There's the tent, bar at the back, stage at the front. There are about 1000 of us and Dodgy have just come off stage. It's a balmy night, a night for dreaming under the stars. The intro tape. A churning, submarine sound.
And there they are. Mani's out first, punching the air, hair grown down past his shoulders. Robbie's behind the kit. John Squire plugs in. Feedback. In his leather cap he resembles the '70s Nick Kent elegantly skinny. And then Ian Brown saunters on with no ceremony and wraps the microphone lead loosely around his neck.
That's the other thing about the Roses. They intuitively understand that, after all the anticipation, play it down. What's all the fuss, folks ? This is truly cool. Ad so is the opening triumvirate 'I Wanna Be Adored', 'She Bangs The Drum' and 'Waterfall'. Dynasties have risen and fallen since these songs were last played in this country, diseases have been discovered and cured, and yet they still communicate spiritually with the crowd in a manner that most other bands are destined forever to envy. They are more than mere songs, they are greeted as affirmations, as if they have the power to lift life onto a higher plane of being. Everyone that's everyone - is smiling.
And this is despite the fact that Ian Brown sings like he's shouting into a bucket. Another mystery. Is the fact that he isn't getting any better down to sheer inability or just another facet of the legendary arrogance that sets the band apart ?
Whatever, Brown is torturing these songs. Which is a shame because in all other ways they are brilliant. Robbie Maddix has powered them beyond baggy into a new territory that shall henceforth be known as cool prog. Mani has risen to the challenge and grown muscles on his grooves. And John Squire is, quite simply, a revelation, coaxing each song to take wing, teasing out the ghosts of guitar heroes past, extravagant, exotic but, crucially, always dead on it.
Whether it's providing the charge to establish 'Ten Storey Love Song' and 'Driving South' as worthy claimants to the same rarefied adulation as 'Made Of Stone' or sitting to coax sweet-scented beauty from the acoustic 'Your Star Will Shine', Squire is the man. Brown may be the face, but Squire is the authority, the talisman that makes this band timeless. They play 'I Am The Resurrection' and it feels like it.

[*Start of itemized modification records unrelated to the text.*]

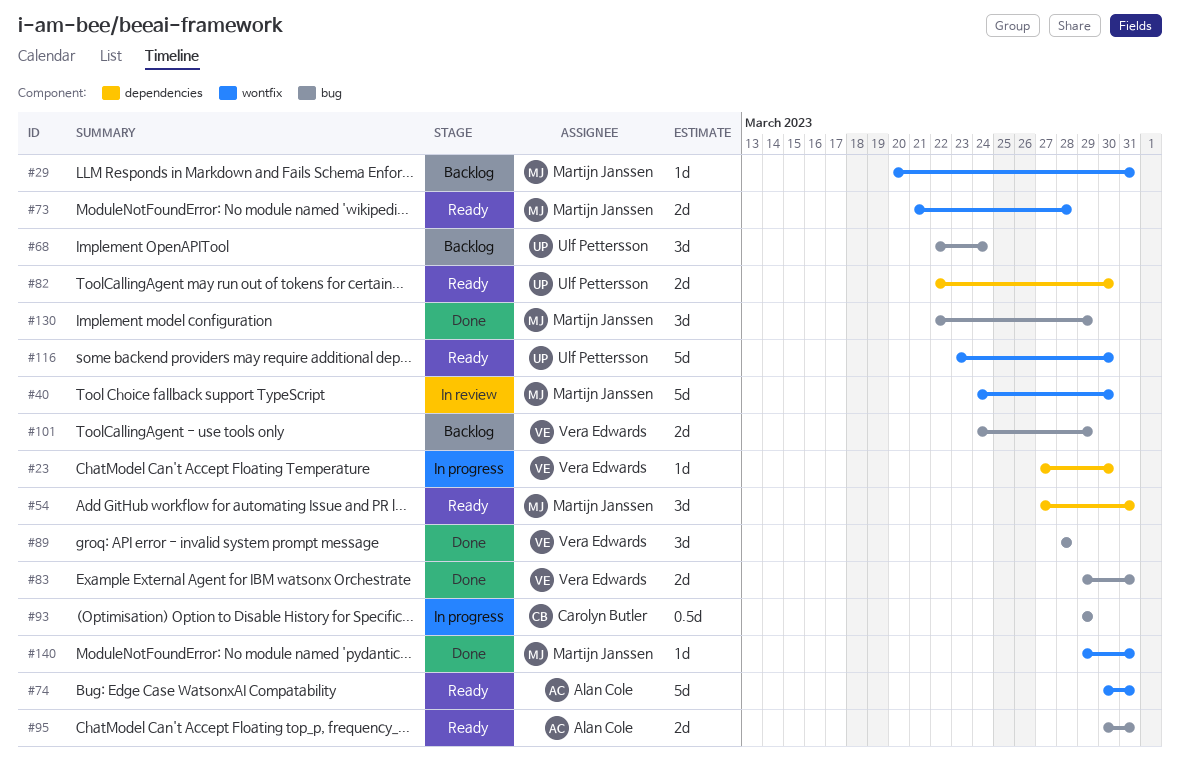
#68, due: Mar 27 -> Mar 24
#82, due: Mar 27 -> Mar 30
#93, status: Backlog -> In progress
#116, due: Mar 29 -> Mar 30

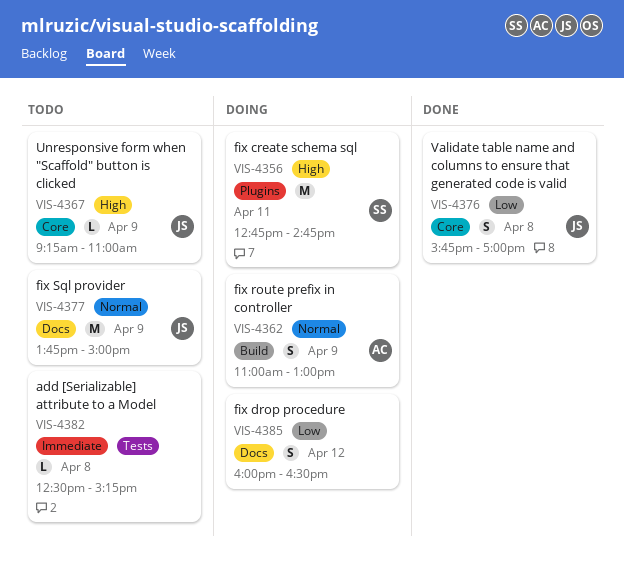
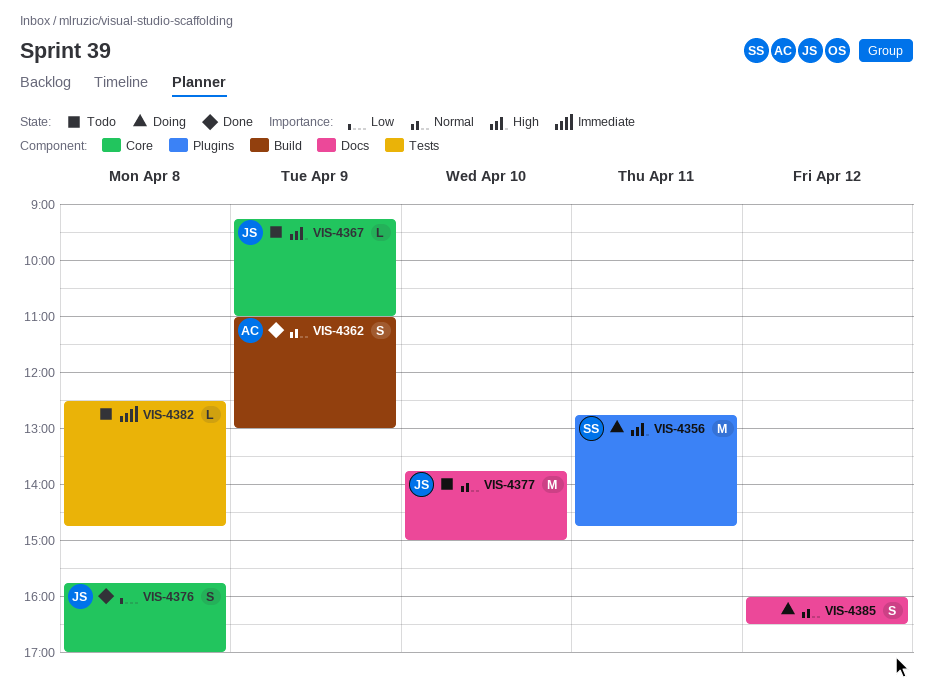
VIS-4362, status: Doing -> Done
VIS-4377, day: Apr 9 -> Apr 10
VIS-4382, ends: 15:15 -> 14:45
VIS-4385, priority: Low -> Normal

They play 'Elizabeth My Dear' and the local nutters who have climbed to the top of the main tent poles sing and cheer every word. They play the wretched 'Daybreak' and we go to the bar. They play something new that might be called 'Angel' and it is 'Stairway to Heaven' and Squire is Jimmy Page and grey-haired farmers play air guitar and headbang.
This is very strange and very joyous and very special. The Stone Roses are nearly as good as we wished them to be. Grandchildren will hear tales of this night in the far off future and, even if the words don't make much sense, the look in the eyes of the narrator will surely say this was magic.